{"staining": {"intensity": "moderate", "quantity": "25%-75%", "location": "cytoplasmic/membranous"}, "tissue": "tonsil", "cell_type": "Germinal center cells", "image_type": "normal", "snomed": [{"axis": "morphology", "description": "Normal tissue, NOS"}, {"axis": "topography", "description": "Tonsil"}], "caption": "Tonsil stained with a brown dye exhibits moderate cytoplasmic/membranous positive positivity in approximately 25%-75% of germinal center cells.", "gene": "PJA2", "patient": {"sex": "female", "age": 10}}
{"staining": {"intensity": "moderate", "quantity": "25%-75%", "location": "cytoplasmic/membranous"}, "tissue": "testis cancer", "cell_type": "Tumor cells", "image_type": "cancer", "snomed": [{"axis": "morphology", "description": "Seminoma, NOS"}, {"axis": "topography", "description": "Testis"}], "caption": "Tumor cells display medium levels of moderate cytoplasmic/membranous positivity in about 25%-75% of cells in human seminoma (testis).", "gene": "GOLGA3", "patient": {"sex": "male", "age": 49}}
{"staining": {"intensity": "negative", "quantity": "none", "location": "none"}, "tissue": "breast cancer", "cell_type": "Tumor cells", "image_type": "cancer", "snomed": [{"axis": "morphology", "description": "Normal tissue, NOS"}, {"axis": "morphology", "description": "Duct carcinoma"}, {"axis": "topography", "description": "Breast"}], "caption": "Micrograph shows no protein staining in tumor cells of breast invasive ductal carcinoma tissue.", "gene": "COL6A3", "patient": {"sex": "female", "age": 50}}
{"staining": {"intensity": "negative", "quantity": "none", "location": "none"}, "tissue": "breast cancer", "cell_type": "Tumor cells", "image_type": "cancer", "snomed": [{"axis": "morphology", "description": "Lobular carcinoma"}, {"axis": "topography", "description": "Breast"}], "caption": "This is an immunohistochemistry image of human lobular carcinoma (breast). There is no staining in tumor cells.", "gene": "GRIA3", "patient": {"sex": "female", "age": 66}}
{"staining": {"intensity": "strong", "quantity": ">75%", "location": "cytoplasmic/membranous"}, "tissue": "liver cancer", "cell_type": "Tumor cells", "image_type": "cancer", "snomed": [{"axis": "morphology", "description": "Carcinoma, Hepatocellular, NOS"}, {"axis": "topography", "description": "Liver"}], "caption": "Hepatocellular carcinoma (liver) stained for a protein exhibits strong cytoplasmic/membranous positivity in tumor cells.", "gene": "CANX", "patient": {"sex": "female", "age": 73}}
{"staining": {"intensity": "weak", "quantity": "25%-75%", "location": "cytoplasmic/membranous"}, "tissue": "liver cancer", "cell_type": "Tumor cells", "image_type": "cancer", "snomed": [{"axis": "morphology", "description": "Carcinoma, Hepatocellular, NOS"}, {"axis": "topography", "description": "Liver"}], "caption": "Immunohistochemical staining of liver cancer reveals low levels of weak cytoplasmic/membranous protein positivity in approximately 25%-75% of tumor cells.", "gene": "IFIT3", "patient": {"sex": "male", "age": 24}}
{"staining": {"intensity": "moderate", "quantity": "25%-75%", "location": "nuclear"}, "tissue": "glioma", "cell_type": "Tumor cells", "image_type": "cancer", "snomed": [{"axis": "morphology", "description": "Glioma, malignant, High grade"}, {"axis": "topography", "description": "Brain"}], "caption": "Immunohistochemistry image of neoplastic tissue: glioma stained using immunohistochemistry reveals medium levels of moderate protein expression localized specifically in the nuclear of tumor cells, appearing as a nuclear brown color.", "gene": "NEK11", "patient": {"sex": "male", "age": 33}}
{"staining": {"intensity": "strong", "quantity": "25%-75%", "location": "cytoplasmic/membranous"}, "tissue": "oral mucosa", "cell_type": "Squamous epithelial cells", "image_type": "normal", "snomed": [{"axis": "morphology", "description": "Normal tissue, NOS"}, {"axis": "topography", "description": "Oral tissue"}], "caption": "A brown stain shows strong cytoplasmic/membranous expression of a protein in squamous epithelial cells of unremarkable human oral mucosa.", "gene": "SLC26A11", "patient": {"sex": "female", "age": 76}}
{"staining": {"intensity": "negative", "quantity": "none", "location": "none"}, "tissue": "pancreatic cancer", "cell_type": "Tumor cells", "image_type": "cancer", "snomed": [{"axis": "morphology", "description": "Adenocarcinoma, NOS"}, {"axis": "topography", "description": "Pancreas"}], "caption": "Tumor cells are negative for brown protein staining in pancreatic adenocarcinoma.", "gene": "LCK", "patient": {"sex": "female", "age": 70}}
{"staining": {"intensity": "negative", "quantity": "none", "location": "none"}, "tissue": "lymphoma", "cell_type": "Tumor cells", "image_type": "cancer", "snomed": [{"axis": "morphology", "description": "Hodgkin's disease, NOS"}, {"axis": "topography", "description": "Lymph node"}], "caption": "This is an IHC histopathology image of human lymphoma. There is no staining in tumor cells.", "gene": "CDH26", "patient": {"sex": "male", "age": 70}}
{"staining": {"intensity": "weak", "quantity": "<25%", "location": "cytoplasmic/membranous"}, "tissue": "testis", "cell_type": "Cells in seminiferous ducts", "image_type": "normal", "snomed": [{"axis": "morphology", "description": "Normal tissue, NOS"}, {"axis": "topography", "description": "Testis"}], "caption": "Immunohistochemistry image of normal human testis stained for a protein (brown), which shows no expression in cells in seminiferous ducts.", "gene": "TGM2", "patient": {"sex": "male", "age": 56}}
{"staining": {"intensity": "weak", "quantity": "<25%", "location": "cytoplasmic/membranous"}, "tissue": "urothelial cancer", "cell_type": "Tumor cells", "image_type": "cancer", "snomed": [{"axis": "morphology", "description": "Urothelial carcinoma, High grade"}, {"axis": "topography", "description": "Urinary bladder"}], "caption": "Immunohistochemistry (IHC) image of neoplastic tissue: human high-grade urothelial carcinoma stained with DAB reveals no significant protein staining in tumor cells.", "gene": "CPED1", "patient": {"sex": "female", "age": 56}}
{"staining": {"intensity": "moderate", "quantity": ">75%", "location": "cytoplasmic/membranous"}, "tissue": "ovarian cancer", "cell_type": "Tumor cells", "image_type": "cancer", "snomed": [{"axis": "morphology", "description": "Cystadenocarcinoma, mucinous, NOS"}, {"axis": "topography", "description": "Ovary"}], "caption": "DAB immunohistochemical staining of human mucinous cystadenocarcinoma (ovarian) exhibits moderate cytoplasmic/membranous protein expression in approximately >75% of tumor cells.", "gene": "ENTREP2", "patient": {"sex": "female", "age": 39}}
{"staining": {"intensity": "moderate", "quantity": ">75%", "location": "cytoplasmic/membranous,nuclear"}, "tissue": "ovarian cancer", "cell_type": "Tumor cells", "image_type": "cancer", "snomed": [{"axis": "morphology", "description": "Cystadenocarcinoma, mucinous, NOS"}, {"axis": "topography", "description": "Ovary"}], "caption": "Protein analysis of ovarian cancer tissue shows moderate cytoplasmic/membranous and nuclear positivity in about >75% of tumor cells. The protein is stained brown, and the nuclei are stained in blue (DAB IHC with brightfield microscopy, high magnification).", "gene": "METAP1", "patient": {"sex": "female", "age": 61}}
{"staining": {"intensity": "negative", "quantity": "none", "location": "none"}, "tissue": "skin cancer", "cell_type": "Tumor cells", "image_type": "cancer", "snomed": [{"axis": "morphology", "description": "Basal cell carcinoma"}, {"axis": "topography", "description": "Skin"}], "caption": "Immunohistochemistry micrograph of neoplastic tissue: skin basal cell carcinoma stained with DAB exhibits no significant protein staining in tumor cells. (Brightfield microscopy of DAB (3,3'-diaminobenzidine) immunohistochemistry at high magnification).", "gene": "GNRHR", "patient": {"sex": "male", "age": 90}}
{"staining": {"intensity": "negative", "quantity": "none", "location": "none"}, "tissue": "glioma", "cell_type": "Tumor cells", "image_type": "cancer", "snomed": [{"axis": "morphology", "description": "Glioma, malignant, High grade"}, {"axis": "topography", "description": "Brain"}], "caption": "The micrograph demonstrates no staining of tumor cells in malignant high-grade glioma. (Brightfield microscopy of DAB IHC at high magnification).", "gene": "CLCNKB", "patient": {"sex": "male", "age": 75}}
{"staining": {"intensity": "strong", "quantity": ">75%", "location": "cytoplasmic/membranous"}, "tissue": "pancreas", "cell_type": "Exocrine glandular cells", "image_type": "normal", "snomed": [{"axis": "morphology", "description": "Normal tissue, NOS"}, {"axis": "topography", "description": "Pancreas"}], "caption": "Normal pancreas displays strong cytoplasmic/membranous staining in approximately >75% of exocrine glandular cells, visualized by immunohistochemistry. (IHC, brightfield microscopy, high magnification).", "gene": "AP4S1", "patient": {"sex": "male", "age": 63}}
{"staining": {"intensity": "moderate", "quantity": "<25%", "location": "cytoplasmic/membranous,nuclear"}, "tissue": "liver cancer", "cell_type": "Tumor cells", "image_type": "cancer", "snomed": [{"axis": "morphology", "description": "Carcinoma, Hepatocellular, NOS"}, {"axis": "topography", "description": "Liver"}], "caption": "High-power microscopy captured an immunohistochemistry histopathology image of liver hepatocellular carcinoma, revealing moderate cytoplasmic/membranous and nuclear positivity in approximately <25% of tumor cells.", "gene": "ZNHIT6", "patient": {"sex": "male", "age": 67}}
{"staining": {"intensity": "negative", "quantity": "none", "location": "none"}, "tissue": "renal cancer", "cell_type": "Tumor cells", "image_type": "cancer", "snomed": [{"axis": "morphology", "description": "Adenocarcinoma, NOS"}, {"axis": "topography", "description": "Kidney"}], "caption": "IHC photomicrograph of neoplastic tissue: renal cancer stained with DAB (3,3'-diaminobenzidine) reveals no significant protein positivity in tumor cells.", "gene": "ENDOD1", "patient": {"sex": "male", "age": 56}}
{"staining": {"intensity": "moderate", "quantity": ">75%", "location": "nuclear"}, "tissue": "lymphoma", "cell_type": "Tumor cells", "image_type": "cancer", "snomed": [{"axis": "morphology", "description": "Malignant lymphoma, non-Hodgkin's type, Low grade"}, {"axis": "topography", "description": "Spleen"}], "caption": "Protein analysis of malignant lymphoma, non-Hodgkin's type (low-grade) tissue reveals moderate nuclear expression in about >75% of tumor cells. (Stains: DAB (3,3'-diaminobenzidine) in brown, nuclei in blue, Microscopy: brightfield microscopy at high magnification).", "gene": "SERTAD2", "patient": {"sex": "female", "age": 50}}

## Exercise directions
As the answer, set down only the lines from the data above between the one holding "shows no protein" and the one holding "is an immunohistochemistry", inclusive, exactly as they read.

## Answer to this task
{"staining": {"intensity": "negative", "quantity": "none", "location": "none"}, "tissue": "breast cancer", "cell_type": "Tumor cells", "image_type": "cancer", "snomed": [{"axis": "morphology", "description": "Normal tissue, NOS"}, {"axis": "morphology", "description": "Duct carcinoma"}, {"axis": "topography", "description": "Breast"}], "caption": "Micrograph shows no protein staining in tumor cells of breast invasive ductal carcinoma tissue.", "gene": "COL6A3", "patient": {"sex": "female", "age": 50}}
{"staining": {"intensity": "negative", "quantity": "none", "location": "none"}, "tissue": "breast cancer", "cell_type": "Tumor cells", "image_type": "cancer", "snomed": [{"axis": "morphology", "description": "Lobular carcinoma"}, {"axis": "topography", "description": "Breast"}], "caption": "This is an immunohistochemistry image of human lobular carcinoma (breast). There is no staining in tumor cells.", "gene": "GRIA3", "patient": {"sex": "female", "age": 66}}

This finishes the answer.